Exercise instructions: Copy the lines of the data below verbatim, starting at the line with "### Ruby DSL API" and ending with the line with "Complete YAML structure: agents, tools, permissions, hooks, MCP", both included.

(Collected data)
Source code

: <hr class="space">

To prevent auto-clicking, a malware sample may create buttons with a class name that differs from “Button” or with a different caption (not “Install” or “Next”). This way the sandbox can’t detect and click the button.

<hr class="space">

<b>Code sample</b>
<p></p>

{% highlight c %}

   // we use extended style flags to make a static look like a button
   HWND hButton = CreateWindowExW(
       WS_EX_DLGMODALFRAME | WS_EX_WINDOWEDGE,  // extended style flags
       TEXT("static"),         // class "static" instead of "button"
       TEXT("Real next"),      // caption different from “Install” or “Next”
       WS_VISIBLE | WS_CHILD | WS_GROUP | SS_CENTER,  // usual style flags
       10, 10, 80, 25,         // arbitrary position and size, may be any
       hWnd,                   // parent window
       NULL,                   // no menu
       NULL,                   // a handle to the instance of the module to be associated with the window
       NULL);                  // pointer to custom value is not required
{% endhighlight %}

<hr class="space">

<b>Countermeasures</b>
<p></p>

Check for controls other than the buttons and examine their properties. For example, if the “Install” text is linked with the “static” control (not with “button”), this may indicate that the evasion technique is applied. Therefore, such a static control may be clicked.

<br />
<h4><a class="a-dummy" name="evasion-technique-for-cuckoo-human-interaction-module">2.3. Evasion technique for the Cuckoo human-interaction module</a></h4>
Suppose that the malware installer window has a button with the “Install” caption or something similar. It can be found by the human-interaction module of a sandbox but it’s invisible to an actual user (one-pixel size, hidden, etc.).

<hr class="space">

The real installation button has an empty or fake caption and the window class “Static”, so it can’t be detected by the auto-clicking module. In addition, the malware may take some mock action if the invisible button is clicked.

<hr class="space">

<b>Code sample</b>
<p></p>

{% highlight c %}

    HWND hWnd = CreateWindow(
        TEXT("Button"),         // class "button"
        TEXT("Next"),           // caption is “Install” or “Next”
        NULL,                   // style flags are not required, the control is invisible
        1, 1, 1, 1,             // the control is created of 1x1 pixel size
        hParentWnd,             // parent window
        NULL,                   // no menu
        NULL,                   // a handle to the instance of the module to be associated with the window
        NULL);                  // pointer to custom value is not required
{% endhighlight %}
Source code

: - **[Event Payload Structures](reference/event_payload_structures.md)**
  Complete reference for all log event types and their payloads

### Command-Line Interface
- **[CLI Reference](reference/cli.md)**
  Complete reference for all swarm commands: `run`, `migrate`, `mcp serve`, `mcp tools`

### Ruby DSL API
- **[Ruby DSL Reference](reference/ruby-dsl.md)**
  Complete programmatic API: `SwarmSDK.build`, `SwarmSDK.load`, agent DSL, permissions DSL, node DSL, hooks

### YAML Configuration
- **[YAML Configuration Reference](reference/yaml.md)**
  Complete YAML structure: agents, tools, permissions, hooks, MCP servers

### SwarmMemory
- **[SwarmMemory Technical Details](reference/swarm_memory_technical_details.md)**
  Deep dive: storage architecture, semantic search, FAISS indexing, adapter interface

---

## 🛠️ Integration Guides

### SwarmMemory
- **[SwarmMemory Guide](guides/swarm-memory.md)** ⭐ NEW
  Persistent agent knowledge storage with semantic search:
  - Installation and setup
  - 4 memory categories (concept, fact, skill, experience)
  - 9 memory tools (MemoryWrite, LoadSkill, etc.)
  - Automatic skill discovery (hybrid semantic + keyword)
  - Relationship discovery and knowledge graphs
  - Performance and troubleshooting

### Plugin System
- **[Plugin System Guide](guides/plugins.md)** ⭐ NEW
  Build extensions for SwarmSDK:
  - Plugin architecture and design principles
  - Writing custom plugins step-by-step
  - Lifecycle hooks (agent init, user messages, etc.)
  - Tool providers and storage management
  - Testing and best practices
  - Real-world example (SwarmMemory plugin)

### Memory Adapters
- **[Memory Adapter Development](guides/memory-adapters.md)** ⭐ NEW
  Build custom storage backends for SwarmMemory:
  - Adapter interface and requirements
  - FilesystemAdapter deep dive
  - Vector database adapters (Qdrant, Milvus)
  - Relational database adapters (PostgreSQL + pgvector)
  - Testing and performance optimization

Solution to this exercise:
### Ruby DSL API
- **[Ruby DSL Reference](reference/ruby-dsl.md)**
  Complete programmatic API: `SwarmSDK.build`, `SwarmSDK.load`, agent DSL, permissions DSL, node DSL, hooks

### YAML Configuration
- **[YAML Configuration Reference](reference/yaml.md)**
  Complete YAML structure: agents, tools, permissions, hooks, MCP servers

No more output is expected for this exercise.